TASK DETAILS
All lines containing the string "Eatzi" must be copied from the entries.
-- EXTRACTED MATERIAL follows --
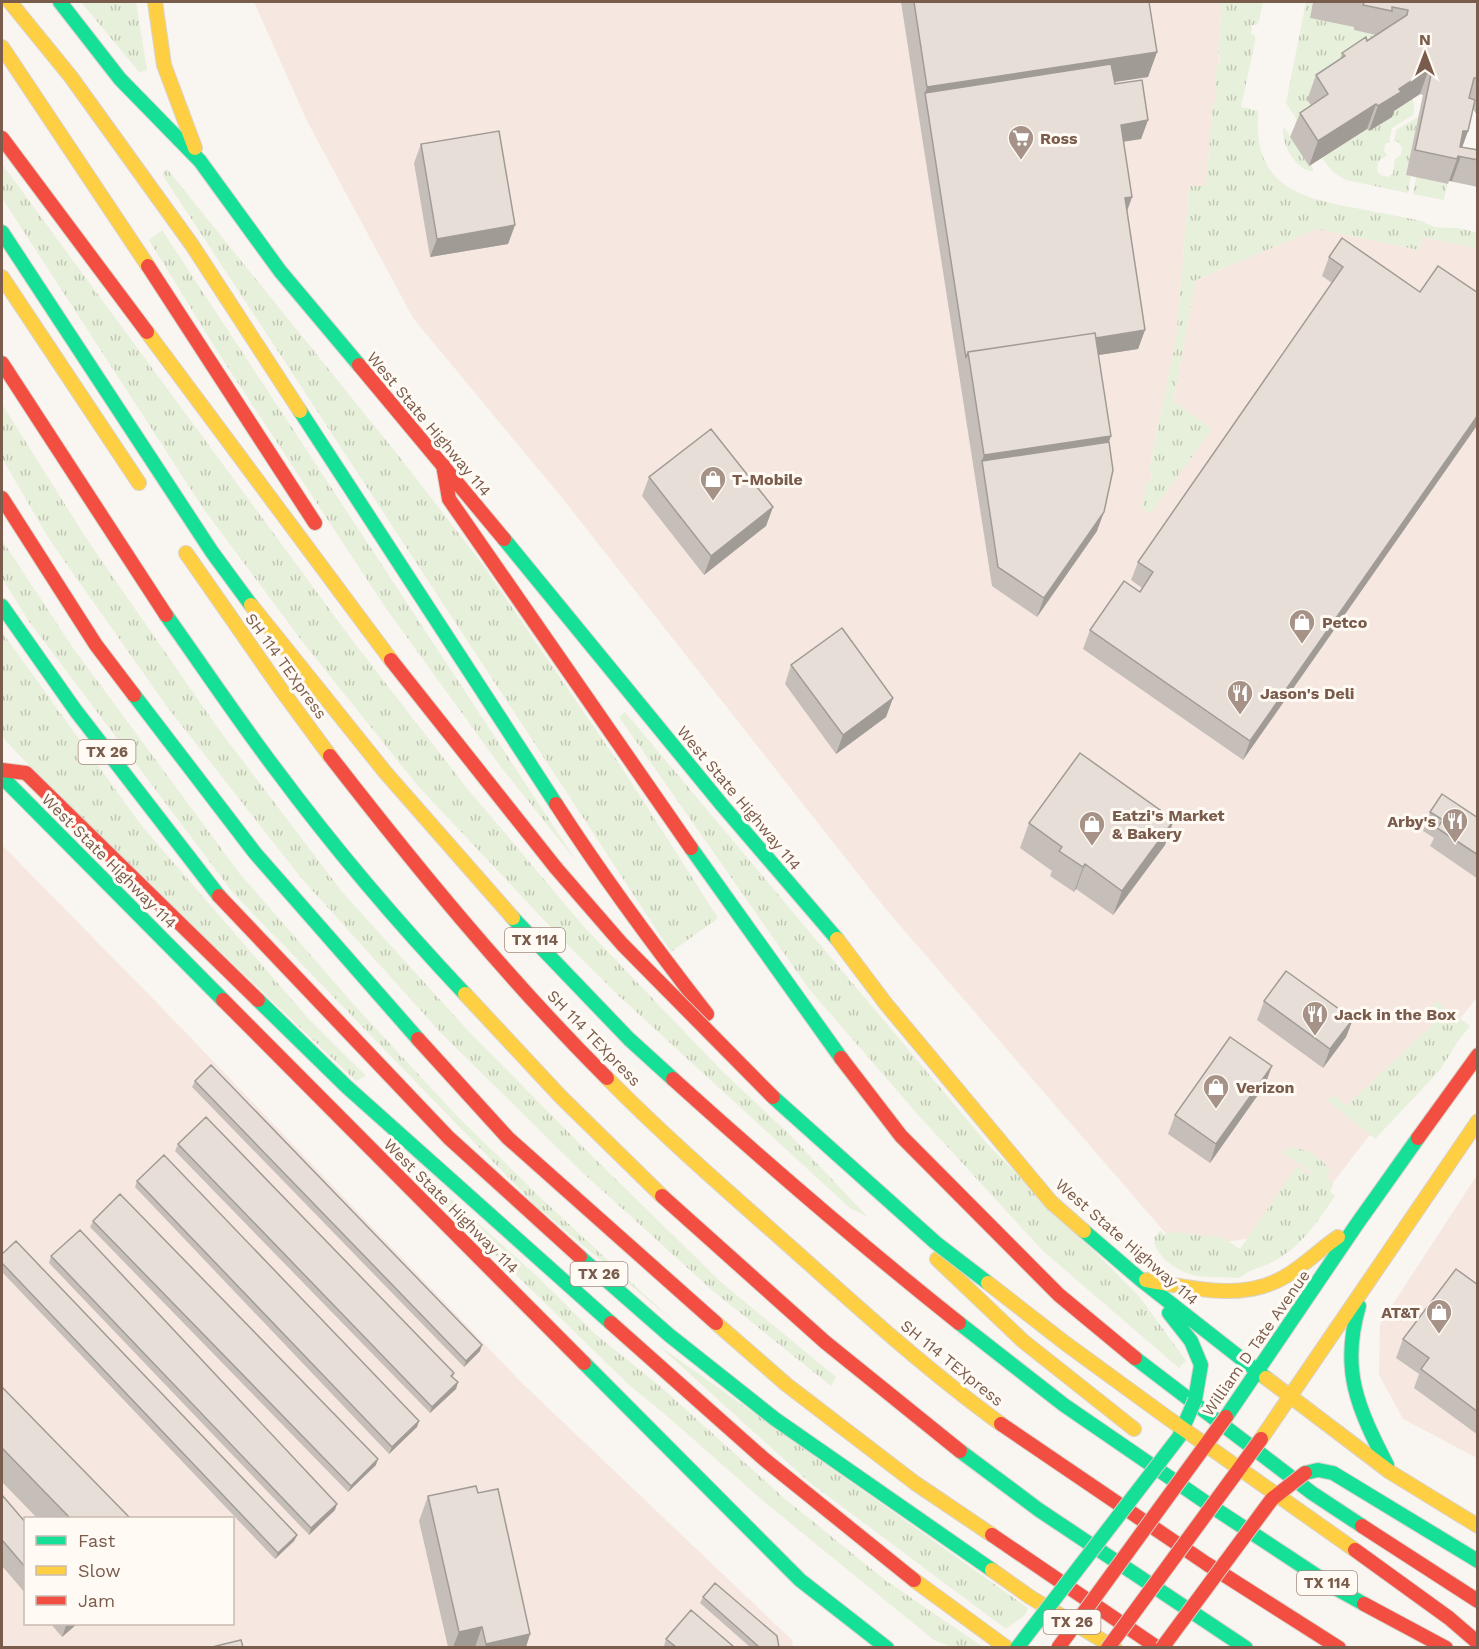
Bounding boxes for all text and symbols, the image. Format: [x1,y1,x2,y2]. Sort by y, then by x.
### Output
north arrow [1395,24,1455,84]
text: N [1419,30,1431,49]
supermarket icon: Ross [1006,123,1036,161]
place label: Ross [1040,129,1078,148]
street label: West State Highway 114 [363,348,495,500]
shop icon: T-Mobile [698,464,728,502]
place label: T-Mobile [732,470,803,489]
shop icon: Petco [1287,607,1317,645]
street label: SH 114 TEXpress [241,609,331,723]
place label: Petco [1322,613,1368,632]
restaurant icon: Jason's Deli [1225,678,1255,716]
place label: Jason's Deli [1260,684,1355,703]
street label: West State Highway 114 [673,722,805,874]
road number: TX 26 [78,740,136,764]
street label: West State Highway 114 [38,790,181,933]
place label: Eatzi's Market & Bakery [1112,806,1225,843]
restaurant icon: Arby's [1440,806,1470,844]
shop icon: Eatzi's Market & Bakery [1077,809,1107,847]
place label: Arby's [1387,812,1436,831]
road number: TX 114 [505,928,565,952]
street label: SH 114 TEXpress [543,986,645,1090]
restaurant icon: Jack in the Box [1300,999,1330,1037]
place label: Jack in the Box [1334,1005,1456,1024]
shop icon: Verizon [1201,1072,1231,1110]
place label: Verizon [1236,1078,1295,1097]
street label: West State Highway 114 [380,1135,523,1278]
street label: West State Highway 114 [1052,1175,1202,1309]
road number: TX 26 [570,1262,628,1286]
street label: William D Tate Avenue [1198,1266,1314,1420]
shop icon: AT&T [1424,1297,1454,1335]
place label: AT&T [1381,1303,1421,1322]
street label: SH 114 TEXpress [897,1316,1007,1410]
legend [24,1517,234,1625]
text: Fast [78,1530,116,1551]
text: Slow [78,1560,121,1581]
road number: TX 114 [1297,1571,1357,1595]
text: Jam [78,1590,115,1611]
road number: TX 26 [1044,1610,1100,1634]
-- EXTRACTED MATERIAL concluded --
ANSWER SECTION
place label: Eatzi's Market & Bakery [1112,806,1225,843]
shop icon: Eatzi's Market & Bakery [1077,809,1107,847]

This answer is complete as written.